To attack the norovirus, Philip and IU Biology Professor Dr. John Patton instead turned their attention to the widely used rotavirus vaccine. The researchers’ strategy centers on modifying one of the genes in the rotavirus.
“When we grow this modified rotavirus, it will be making all the proteins for rotavirus, but in addition to that, it will make the norovirus protein,” says Philip. “So the body will be recognizing the proteins from two different viruses. The body is saying ‘Oh, I’m infected with two different viral proteins, so let me make antibodies against both of them—rotavirus and norovirus. So we have double immune response.”
The team aims to replace the currently used rotavirus vaccine with this dual vaccine, giving babies protection against both with a single vaccine.

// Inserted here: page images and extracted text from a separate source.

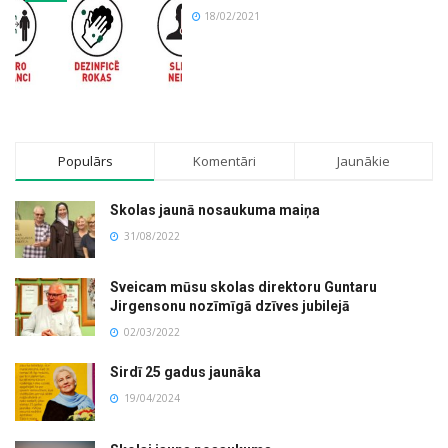
18/02/2021
Populārs
Komentāri
Jaunākie
Skolas jaunā nosaukuma maiņa
31/08/2022
Sveicam mūsu skolas direktoru Guntaru
Jirgensonu nozīmīgā dzīves jubilejā
02/03/2022
Sirdī 25 gadus jaunāka
19/04/2024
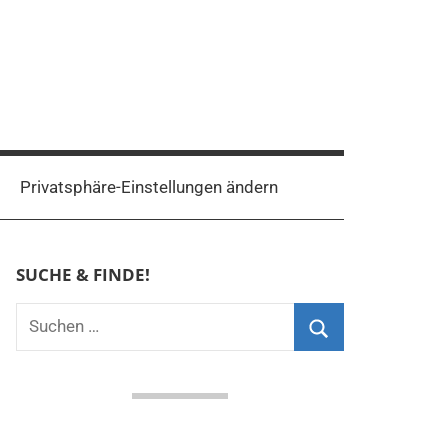
Privatsphäre-Einstellungen ändern
SUCHE & FINDE!
Suchen
nach:
Suchen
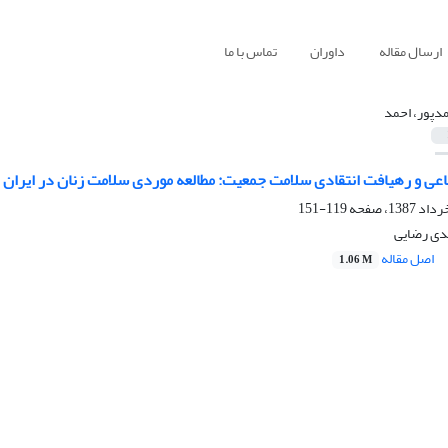
ارسال مقاله
داوران
تماس با ما
دپور، احمد
ی و رهیافت انتقادی سلامت جمعیت: مطالعه موردی سلامت زنان در ایران
119-151
دی رضایی
اصل مقاله
1.06 M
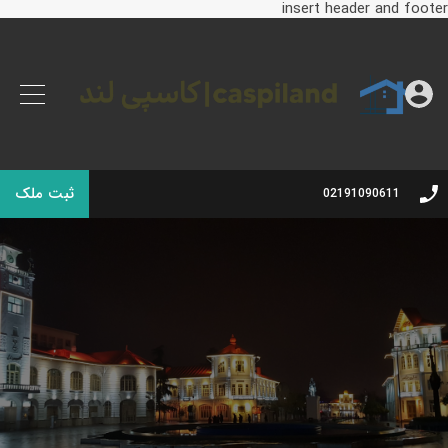
insert header and footer
ثبت ملک
02191090611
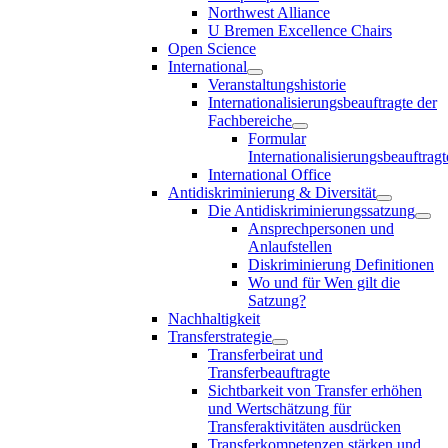
Northwest Alliance
U Bremen Excellence Chairs
Open Science
International
Veranstaltungshistorie
Internationalisierungsbeauftragte der
Fachbereiche
Formular
Internationalisierungsbeauftragt
International Office
Antidiskriminierung & Diversität
Die Antidiskriminierungssatzung
Ansprechpersonen und
Anlaufstellen
Diskriminierung Definitionen
Wo und für Wen gilt die
Satzung?
Nachhaltigkeit
Transferstrategie
Transferbeirat und
Transferbeauftragte
Sichtbarkeit von Transfer erhöhen
und Wertschätzung für
Transferaktivitäten ausdrücken
Transferkompetenzen stärken und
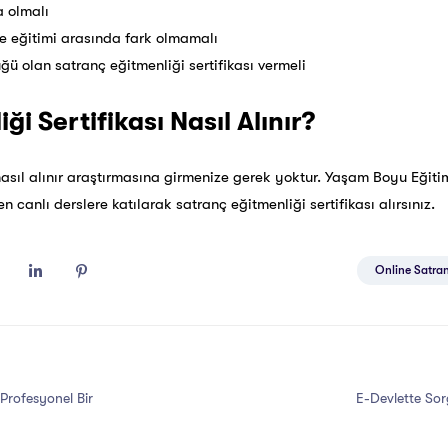
a olmalı
e eğitimi arasında fark olmamalı
üğü olan satranç eğitmenliği sertifikası vermeli
i Sertifikası Nasıl Alınır?
asıl alınır
araştırmasına girmenize gerek yoktur. Yaşam Boyu Eğitim
n canlı derslere katılarak satranç eğitmenliği sertifikası alırsınız.
Online Satranç
 Profesyonel Bir
E-Devlette Sor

“The [current rotavirus vaccine] is a great vaccine, and we know it’s capable of preventing rotavirus,” says Philip. “We’re taking the exact same vaccine in the market, modifying it and will be reintroducing this modified vaccine into the same market as a better vaccine.”
When the project began in 2016, it was supported by funding from the National Institutes of Health, but the recent $1.2 million from Boston-based biotech startup GIVAX comes at a critical time as the team aims to move toward human clinical trials. Patton founded GIVAX through seed funding from Boston-based investment firm RA Capital.
“GIVAX is aiming to use this technology to make the real vaccine,” says Philip. “They gave us $1.2 million to make the human strain of the vaccine that expresses the norovirus protein…and also proceed with clinical trials. They’re giving a huge amount of money to actually bring this technology to market.”
Philip worked on the project to earn her PhD and says, typically, “everything ends once [students] graduate.”
“It’s so amazing, because it’s a rare case that the results from the graduate student’s work will be taken up by somebody else, given some external funding or developed into a real product,” says Philip. “I’m so proud and happy to say that our work is being recognized by others… and that, ultimately, somebody is benefitting from our effort.”
Because the dual vaccine is based on an existing vaccine, Philip expects a smooth path to regulatory approval. She’s hopeful the dual vaccine will be on the market in five to 10 years, protecting babies from both infections.
“I’ve spent years and put my thoughts and everything into this project,” says Philip, “because I really, really want to see it be successful.”
Because the research team is basing the new dual vaccine off of the existing rotavirus vaccine that is given orally, Philip says the aim is to maintain its oral delivery.